Mit Nähe und Distanz
Thematisch beschäftigt Meyer de Voltaire vor allen Dingen, wie sich unser
Miteinander durch die indirekte Direktheit der sozialen Netzwerke verändert. Wie wir
gerade durch die Tatsache, dass wir uns nicht in die Augen sehen müssen, in
nie zuvor dagewesener Offenheit öffentlich Dinge teilen und kommentieren.
Daraus, findet er, resultiere die Angebotsflut von einfachen Lösungen für
komplexe Probleme, die uns beim Blick in die Timelines ereilen. Davon singt er
in der ersten Single „A Crack Of Light“, deren Video als Auftakt einer visuellen
Trilogie ein junges Paar in Los Angeles porträtiert, das zwischen Nähe und Distanz
mäandert.

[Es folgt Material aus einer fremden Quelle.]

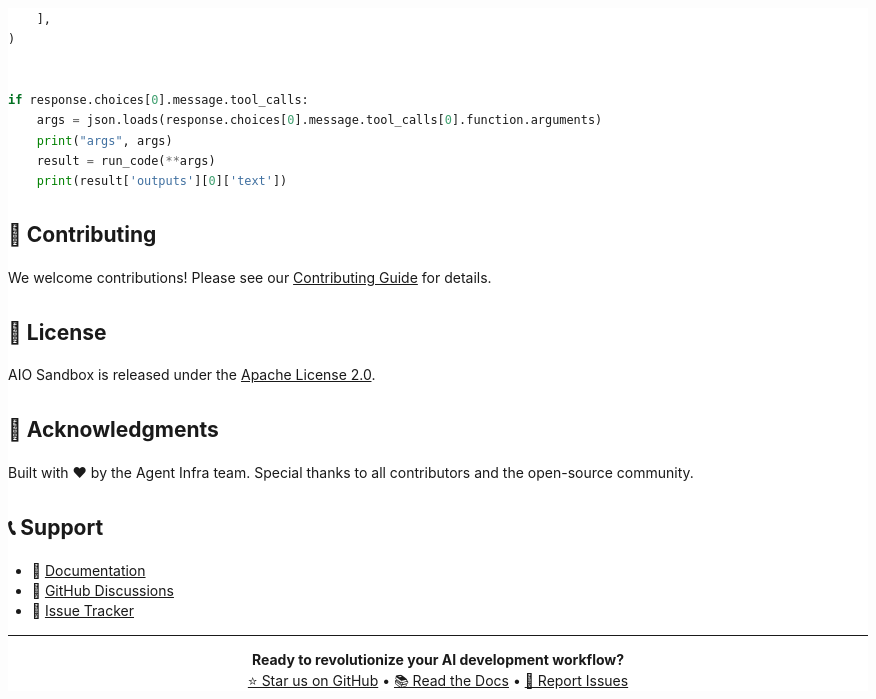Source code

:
 ```python
    ],
)


if response.choices[0].message.tool_calls:
    args = json.loads(response.choices[0].message.tool_calls[0].function.arguments)
    print("args", args)
    result = run_code(**args)
    print(result['outputs'][0]['text'])
```

## 🤝 Contributing

We welcome contributions! Please see our [Contributing Guide](CONTRIBUTING.md) for details.

## 📄 License

AIO Sandbox is released under the [Apache License 2.0](LICENSE).

## 🙏 Acknowledgments

Built with ❤️ by the Agent Infra team. Special thanks to all contributors and the open-source community.

## 📞 Support

- 📖 [Documentation](https://sandbox.agent-infra.com)
- 💬 [GitHub Discussions](https://github.com/agent-infra/sandbox/discussions)
- 🐛 [Issue Tracker](https://github.com/agent-infra/sandbox/issues)

---

<p align="center">
  <strong>Ready to revolutionize your AI development workflow?</strong><br/>
  <a href="https://github.com/agent-infra/sandbox">⭐ Star us on GitHub</a> •
  <a href="https://sandbox.agent-infra.com">📚 Read the Docs</a> •
  <a href="https://github.com/agent-infra/sandbox/issues">🐛 Report Issues</a>
</p>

Im Banger „Peek A Boo“ geht es um die Leerstellen, die unser Kopf beim
Betrachten von Online-Dating-Profilen füllt. Der dazugehörige Clip (als Doppelsingle
mit „Stranger Smiling“) begleitet die Protagonist*innen weiter, Cameoauftritt des
Künstlers als Casting-Agent inklusive. „David Lynch“ wiederum umschreibt den
hoffnungslosen Versuch zu Beginn der Covid-Pandemie zu begreifen, was hier
gerade passiert, während man sich mit immer widersprüchlicheren
Betrachtungsweisen konfrontiert sieht. „A Word“ verhandelt den Streit um die Macht
des Wortes, der Titelsong „Red Pill“ die zum Verzweifeln feste Überzeugung, die
absolute Wahrheit gefunden zu haben.
Wer Beats und Charts-Appeal der zehn brandneuen Tracks hört, ahnt: In einer
gerechten Welt müsste dieser Mann bald für Ed Sheeran, Coldplay UND Depeche
Mode produzieren. Aber wir freuen uns, dass wir Roland Meyer de Voltaire mit
seiner musikalischen Genialität, Vision und Soundtrack-Ästhetik endlich
wiederhaben. Dieses Mal als Vertrauten, nicht als Fremden.